- Work request -
Strip out the pictures and output each remaining line of the data word for word.

- Provided material -
-------------------------

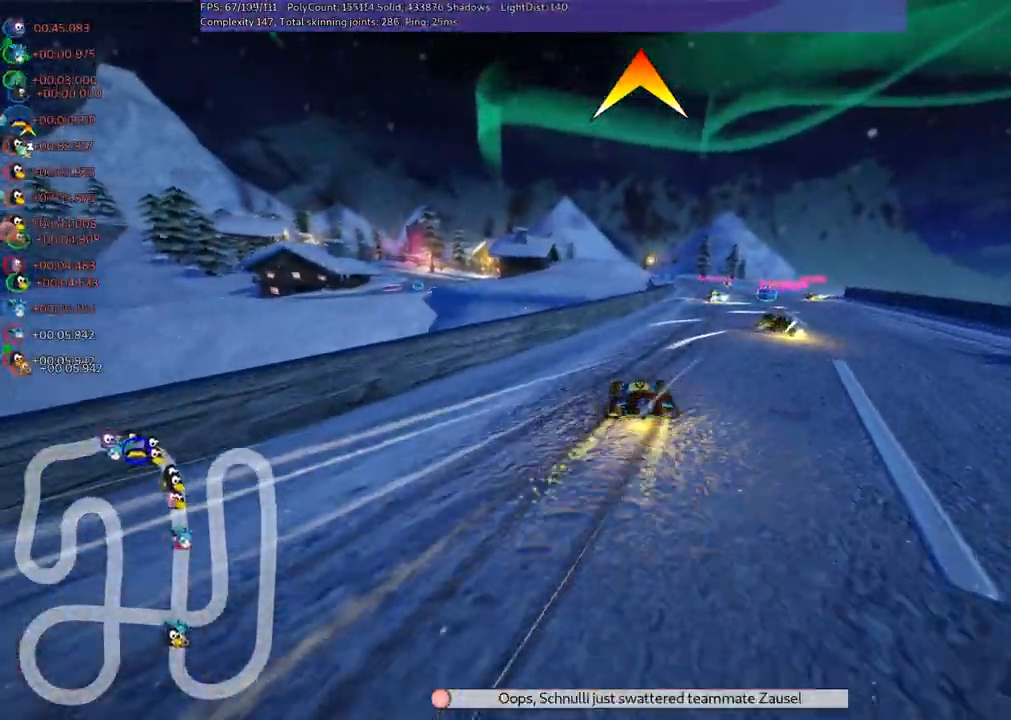
Gameplay with keyboard; each line is a JSON object with the keys held at the frame after it. "events" lists presses ("down") and releases ("up") of ".", "/", "alt_r", "b", "c", "comma", "ctrl_r", "d", "down", "f", "g", "h", "j", "k", "l", "left", "m", "n", "quote", "return", "right", "semicolon", "shift_r", "space", "super", "up" and "v" between this image and that frame as [ms after this image, input, new state], when the widget could be followed in between. No other keys are recorded. Mouse input is not recorded.
{"keys": ["up"], "events": [[100, "m", "up"], [150, "right", "up"]]}
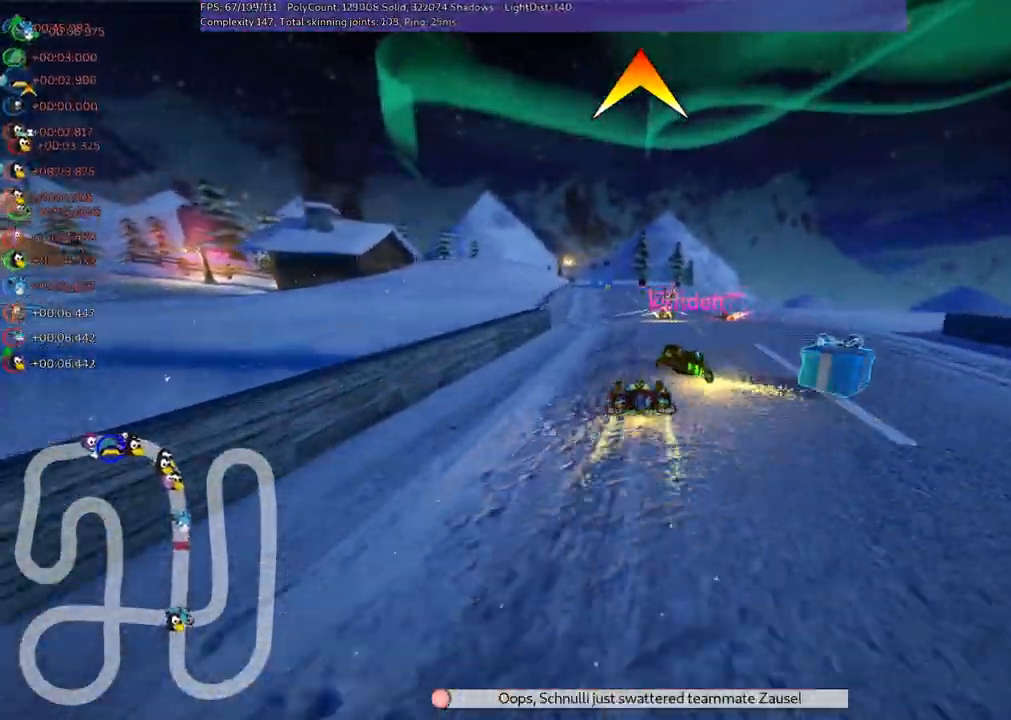
{"keys": ["up"], "events": [[167, "right", "down"], [267, "right", "up"]]}
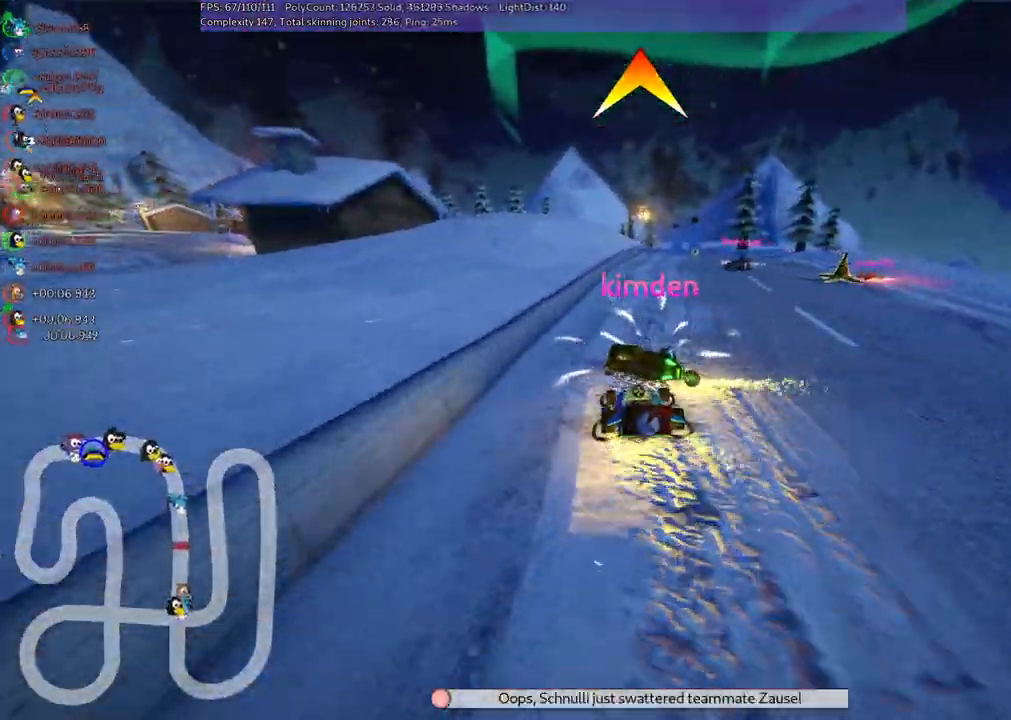
{"keys": ["up"], "events": [[33, "right", "down"], [500, "right", "up"]]}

-------------------------

- Answer to this problem -
Gameplay with keyboard; each line is a JSON object with the keys held at the frame after it. "events" lists presses ("down") and releases ("up") of ".", "/", "alt_r", "b", "c", "comma", "ctrl_r", "d", "down", "f", "g", "h", "j", "k", "l", "left", "m", "n", "quote", "return", "right", "semicolon", "shift_r", "space", "super", "up" and "v" between this image and that frame as [ms after this image, input, new state], when the widget could be followed in between. No other keys are recorded. Mouse input is not recorded.
{"keys": ["up"], "events": [[100, "m", "up"], [150, "right", "up"]]}
{"keys": ["up"], "events": [[167, "right", "down"], [267, "right", "up"]]}
{"keys": ["up"], "events": [[33, "right", "down"], [500, "right", "up"]]}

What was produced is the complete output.